Oleksandr shared, “After a year and a half, I decided to go back to Ukraine and sell everything we owned, hoping we would have enough to buy a house in Romania. Ana, my wife, didn’t want to stay behind with the children without me, so we all went home. We did get to sell everything, but we were stuck there for seven months because of visa issues.”
Some Christians in Romania heard about the Akulais’ situation and managed to secure a job for Oleksander. This gave the family the chance to return to Romania on a work visa. Later, because their grandparents were from Bessarabia, the family was granted citizenship, and their stay in the country became official.
Oleksander said, “Back home I was a mechanic and a forest guard, and my wife was a French and English teacher. We both brought in a good income. After our stay here in Romania became official, I started working in making tin roofs and my wife decided to stay home with the children. We started everything from zero and the income was just enough to get by. The church in Pitesti, the city we moved to, let us stay for free in the church apartment for the next two years.”
Not long afterwards, the Akulais were enrolled in Mission Without Borders’ family sponsorship programme after their friends told Daniel, a staff member in the area, about their struggles with poverty.
Daniel said, “Oleksander already had problems with his back, and one day, as he was working, he heard his spine crack and he started experiencing a lot of pain. He wasn’t able to move or work for the next six months. I met the family for the first time during that time. Oleksander was not even able to shake my hand.”

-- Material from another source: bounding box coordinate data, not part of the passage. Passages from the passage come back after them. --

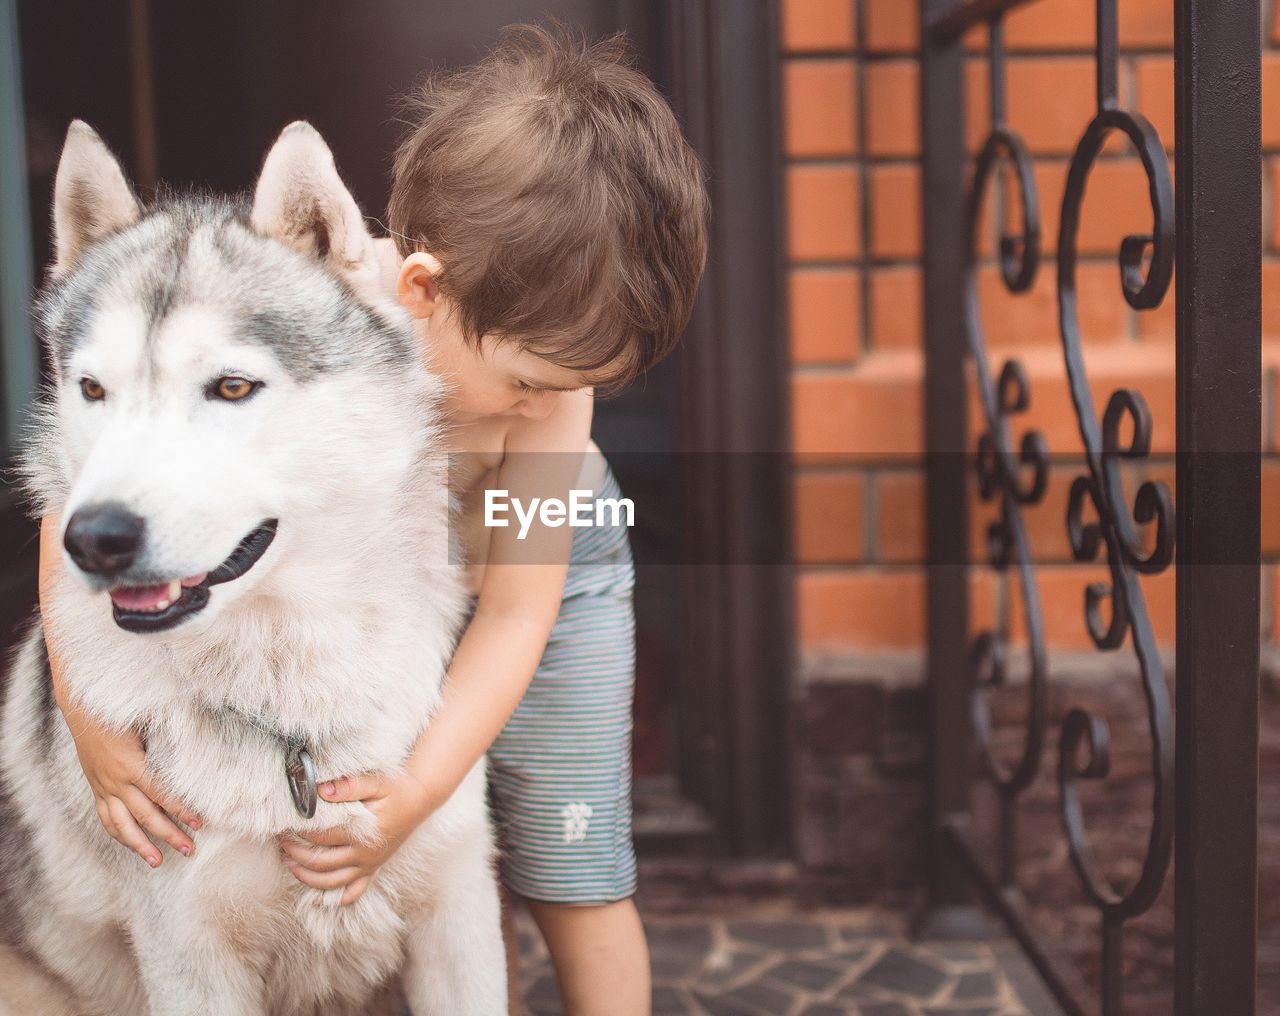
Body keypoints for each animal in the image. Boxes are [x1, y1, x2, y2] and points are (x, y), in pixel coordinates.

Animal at [0, 122, 506, 1008]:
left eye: (232, 387)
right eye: (93, 389)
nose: (93, 538)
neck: (289, 724)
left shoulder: (459, 913)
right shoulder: (190, 957)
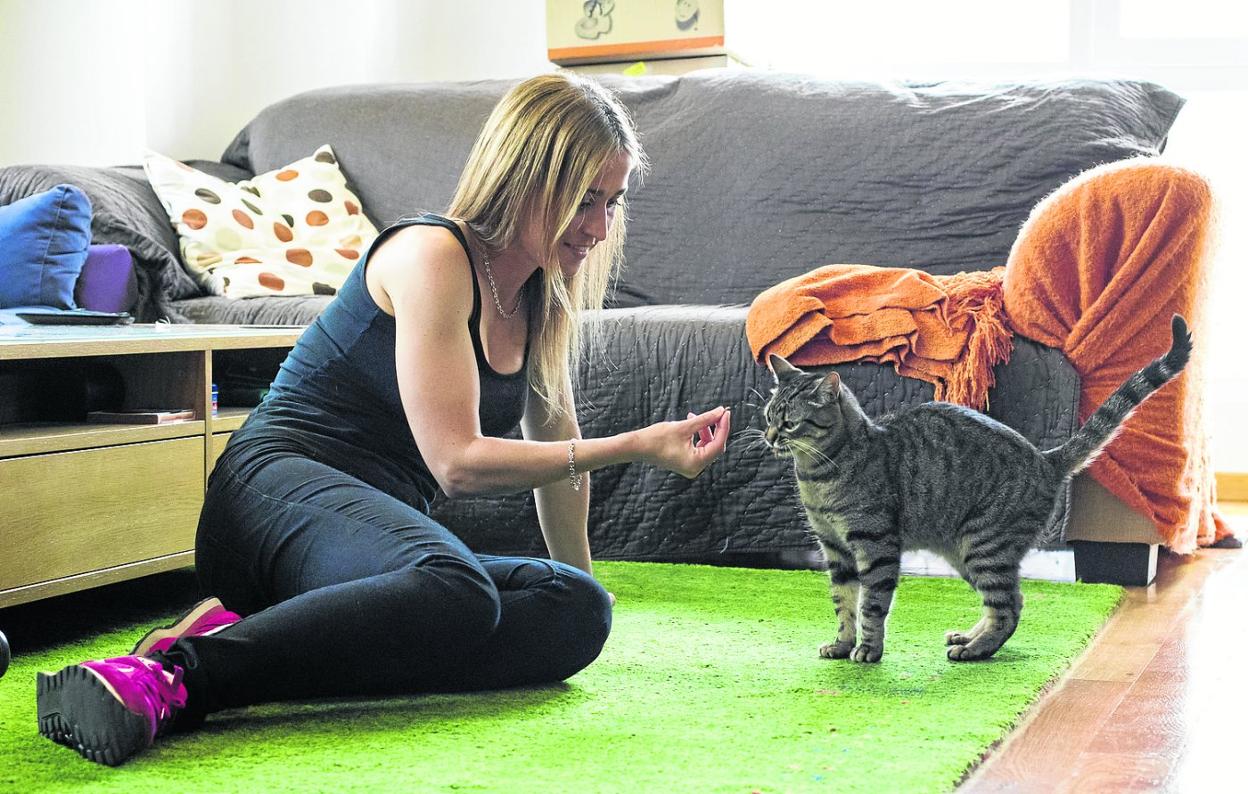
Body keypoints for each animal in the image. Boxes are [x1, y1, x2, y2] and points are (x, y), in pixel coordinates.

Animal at [758, 313, 1188, 659]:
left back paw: (976, 650)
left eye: (790, 423)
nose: (768, 436)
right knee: (1008, 601)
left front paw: (867, 649)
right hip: (965, 552)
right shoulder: (834, 548)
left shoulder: (875, 545)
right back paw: (967, 638)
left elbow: (871, 605)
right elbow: (843, 602)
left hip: (985, 544)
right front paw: (842, 644)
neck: (818, 475)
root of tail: (1045, 458)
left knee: (1007, 607)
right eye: (767, 415)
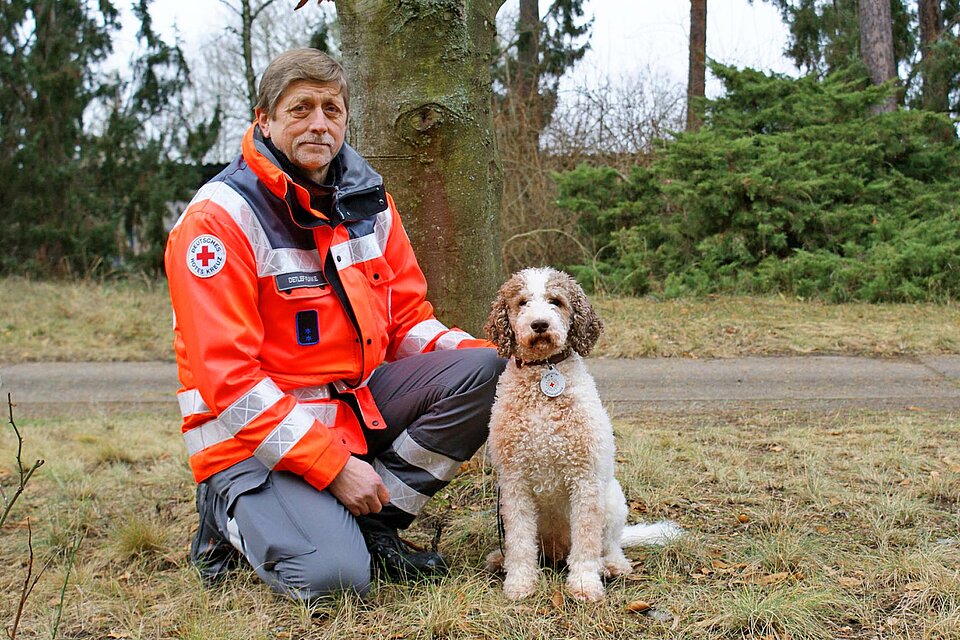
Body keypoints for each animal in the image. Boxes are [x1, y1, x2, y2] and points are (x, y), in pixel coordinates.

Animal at [484, 268, 680, 604]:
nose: (540, 324)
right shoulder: (514, 483)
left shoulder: (585, 479)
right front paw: (520, 582)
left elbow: (587, 541)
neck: (543, 375)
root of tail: (556, 550)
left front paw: (585, 583)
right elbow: (520, 540)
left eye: (556, 301)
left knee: (609, 544)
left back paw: (612, 566)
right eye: (522, 302)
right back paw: (502, 560)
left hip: (612, 500)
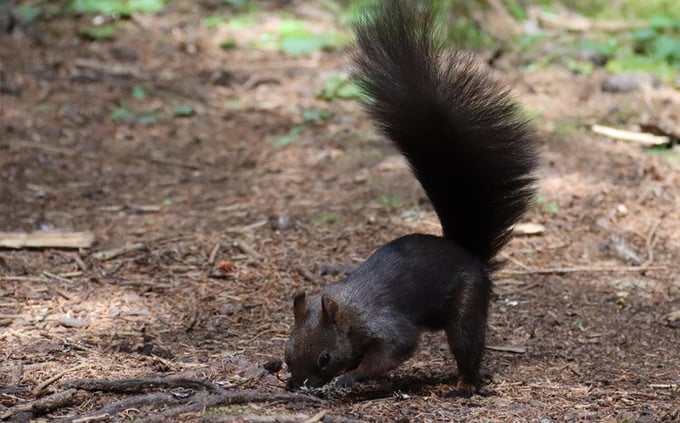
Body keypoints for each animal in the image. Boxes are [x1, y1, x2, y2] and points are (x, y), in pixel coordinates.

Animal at [284, 0, 540, 398]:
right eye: (286, 353)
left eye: (324, 358)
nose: (298, 386)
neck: (349, 312)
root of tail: (469, 255)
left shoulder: (385, 325)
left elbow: (396, 348)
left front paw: (351, 377)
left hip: (467, 303)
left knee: (467, 342)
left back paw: (464, 385)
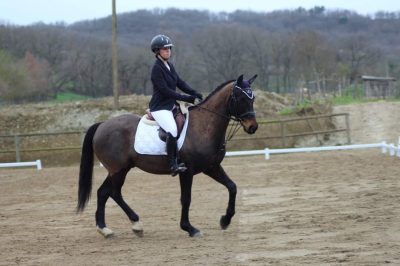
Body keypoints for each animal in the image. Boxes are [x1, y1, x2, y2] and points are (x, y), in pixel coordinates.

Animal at [77, 74, 260, 238]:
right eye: (239, 98)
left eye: (253, 98)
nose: (252, 127)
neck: (204, 126)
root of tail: (102, 125)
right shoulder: (186, 171)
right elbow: (186, 198)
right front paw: (190, 228)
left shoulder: (211, 167)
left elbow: (232, 187)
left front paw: (225, 220)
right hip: (118, 170)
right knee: (113, 192)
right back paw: (129, 224)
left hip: (120, 169)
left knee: (104, 192)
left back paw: (108, 228)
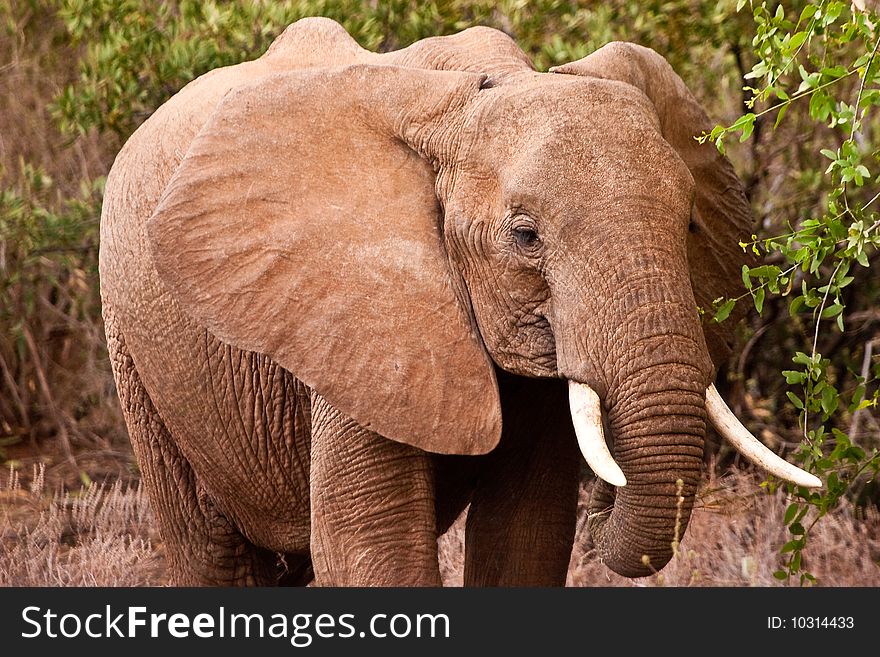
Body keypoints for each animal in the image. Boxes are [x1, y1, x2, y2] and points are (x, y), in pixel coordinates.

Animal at [99, 16, 820, 584]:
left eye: (689, 224)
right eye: (525, 236)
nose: (607, 503)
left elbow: (526, 538)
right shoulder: (356, 317)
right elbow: (372, 550)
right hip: (136, 353)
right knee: (211, 553)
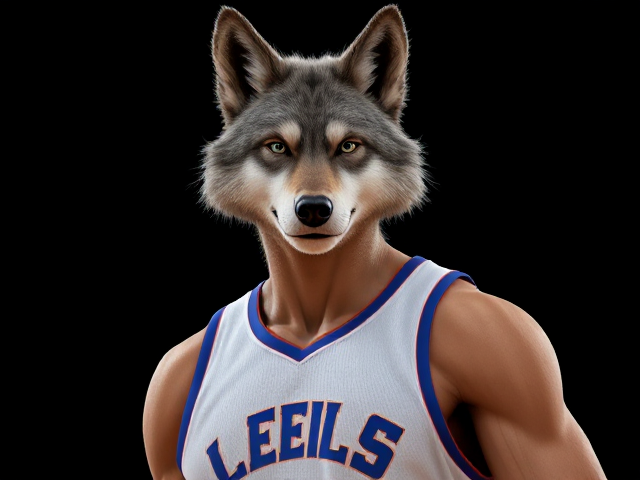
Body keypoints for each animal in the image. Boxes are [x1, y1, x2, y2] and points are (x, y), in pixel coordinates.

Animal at [143, 5, 607, 480]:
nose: (314, 209)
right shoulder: (168, 381)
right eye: (277, 147)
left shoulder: (507, 344)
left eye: (348, 146)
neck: (314, 313)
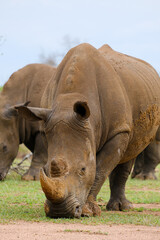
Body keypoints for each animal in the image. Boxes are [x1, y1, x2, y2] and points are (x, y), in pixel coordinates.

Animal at [15, 43, 160, 218]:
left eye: (83, 170)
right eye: (47, 169)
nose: (60, 212)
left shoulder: (118, 131)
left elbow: (99, 170)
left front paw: (87, 210)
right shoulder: (46, 127)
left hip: (128, 121)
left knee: (130, 149)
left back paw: (122, 208)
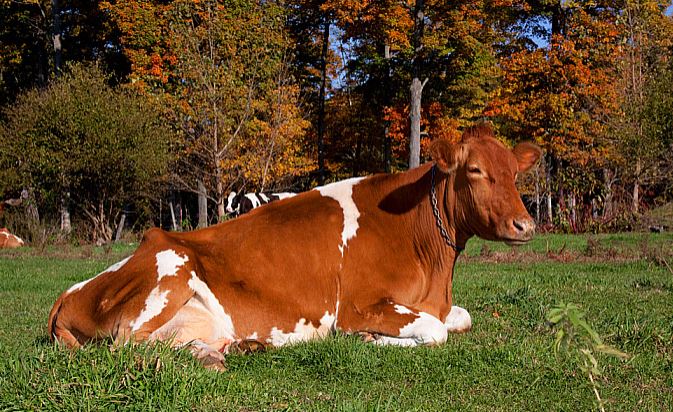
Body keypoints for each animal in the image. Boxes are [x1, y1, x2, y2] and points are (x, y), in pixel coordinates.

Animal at [48, 124, 541, 369]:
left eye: (515, 172)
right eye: (475, 170)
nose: (525, 224)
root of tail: (66, 294)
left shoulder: (437, 303)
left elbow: (461, 318)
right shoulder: (358, 305)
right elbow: (435, 331)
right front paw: (368, 339)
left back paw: (229, 351)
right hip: (172, 263)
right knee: (125, 347)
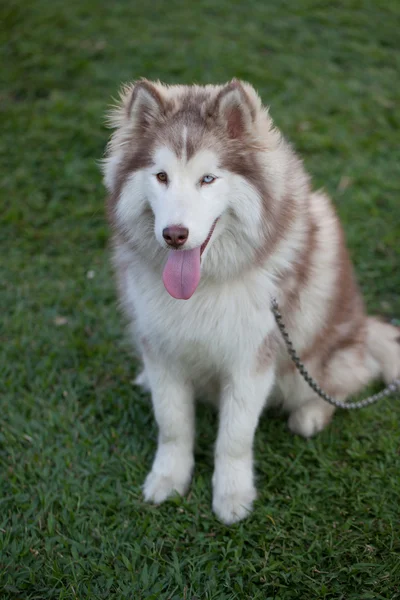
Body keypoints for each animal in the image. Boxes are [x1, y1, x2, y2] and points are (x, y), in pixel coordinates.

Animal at [101, 81, 400, 524]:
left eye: (208, 178)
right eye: (161, 176)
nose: (174, 234)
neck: (202, 288)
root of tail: (364, 327)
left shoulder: (252, 356)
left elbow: (235, 436)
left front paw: (232, 495)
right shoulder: (162, 349)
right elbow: (173, 424)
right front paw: (168, 478)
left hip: (315, 356)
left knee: (345, 380)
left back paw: (311, 414)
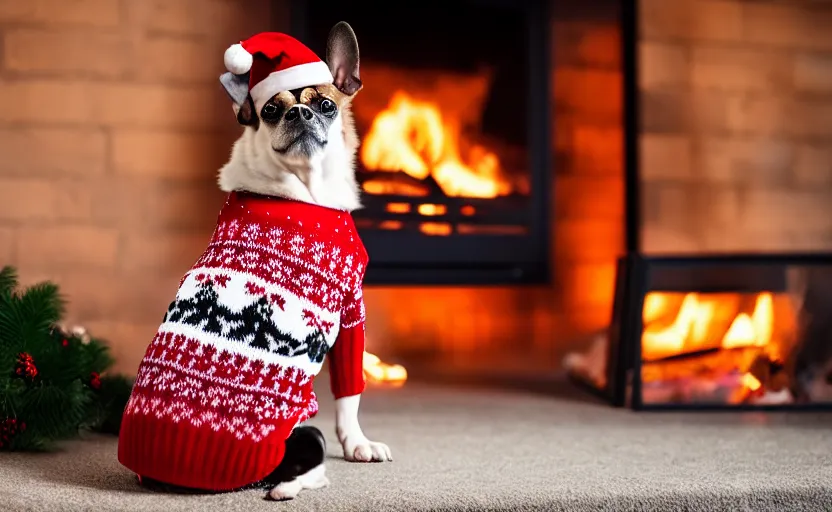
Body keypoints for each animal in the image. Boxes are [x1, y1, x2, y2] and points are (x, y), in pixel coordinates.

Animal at [118, 23, 394, 500]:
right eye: (269, 110)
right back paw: (299, 484)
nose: (299, 114)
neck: (299, 188)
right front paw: (358, 444)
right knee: (300, 463)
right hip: (302, 436)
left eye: (325, 104)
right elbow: (349, 393)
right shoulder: (351, 311)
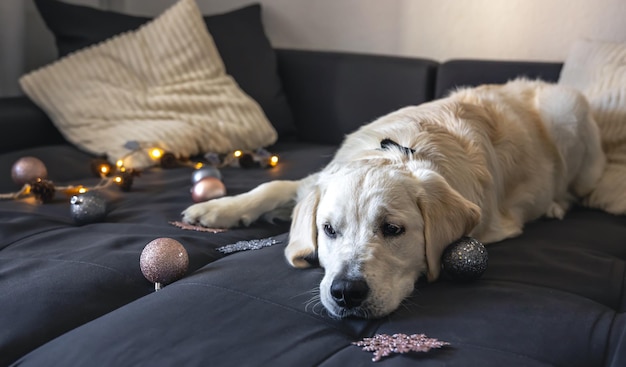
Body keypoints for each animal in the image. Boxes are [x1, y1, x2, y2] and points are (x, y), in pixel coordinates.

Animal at [180, 80, 604, 320]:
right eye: (328, 229)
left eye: (393, 229)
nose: (345, 292)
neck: (399, 151)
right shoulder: (314, 180)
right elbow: (273, 187)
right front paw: (216, 209)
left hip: (566, 115)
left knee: (579, 189)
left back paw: (557, 204)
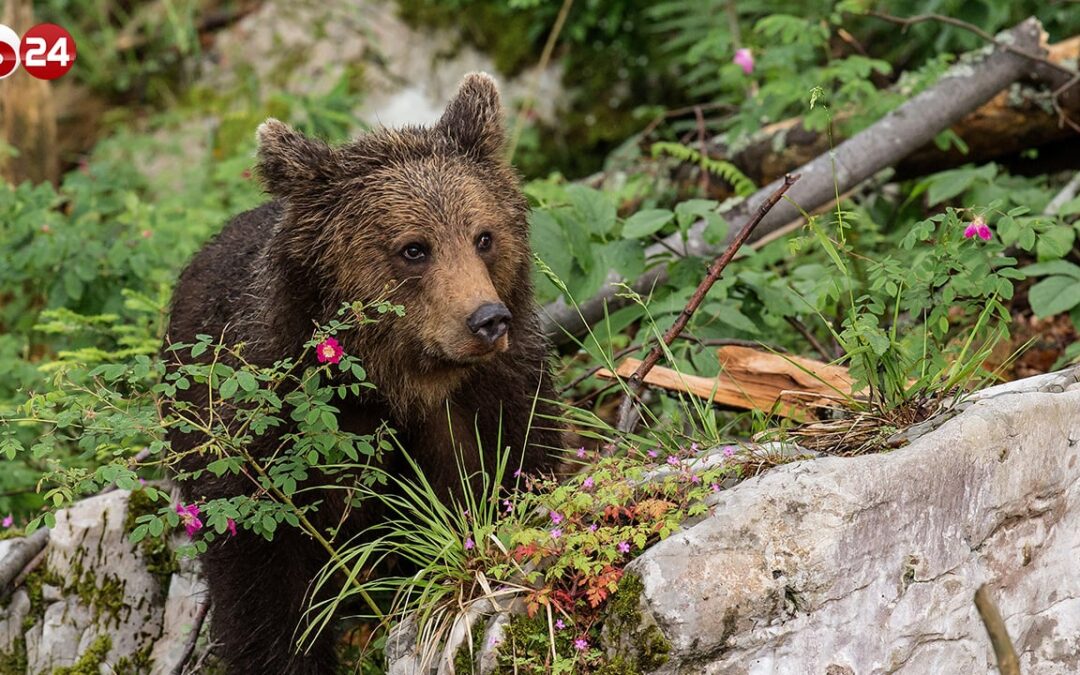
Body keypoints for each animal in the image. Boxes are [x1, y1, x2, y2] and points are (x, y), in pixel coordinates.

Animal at [164, 73, 565, 673]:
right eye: (414, 248)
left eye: (484, 236)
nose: (488, 319)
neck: (394, 381)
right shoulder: (275, 437)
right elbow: (264, 582)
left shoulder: (494, 401)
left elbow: (508, 475)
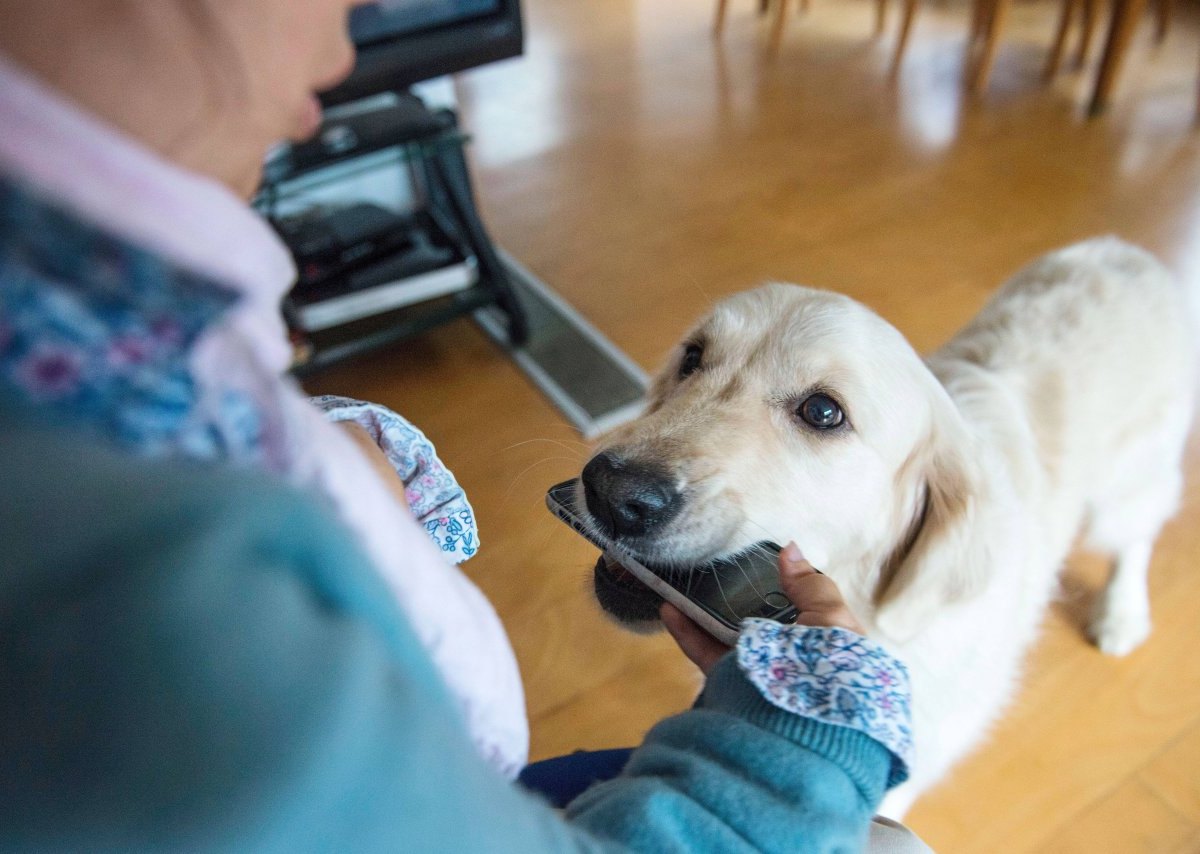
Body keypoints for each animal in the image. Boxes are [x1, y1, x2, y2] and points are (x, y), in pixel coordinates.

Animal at [576, 238, 1195, 815]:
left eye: (823, 412)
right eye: (692, 356)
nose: (612, 492)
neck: (875, 612)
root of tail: (1123, 252)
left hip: (1124, 491)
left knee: (1138, 536)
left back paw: (1121, 614)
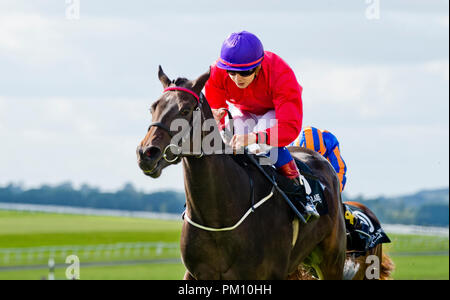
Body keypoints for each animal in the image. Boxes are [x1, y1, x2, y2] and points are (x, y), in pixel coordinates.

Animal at [136, 67, 386, 278]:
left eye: (185, 109)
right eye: (153, 107)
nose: (146, 152)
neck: (219, 218)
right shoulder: (198, 274)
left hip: (332, 261)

Although he still needs surgery, after some medical treatment Oleksandr was up again and tirelessly working to improve life for his family. With the money they received from selling their house, car and other belongings in Ukraine, they bought a small piece of land on the outskirts of Pitesti, and began to build a house.
Ana said, “It's hard to be away from everyone we love, and we pray every day for their protection. We only did this for our children.”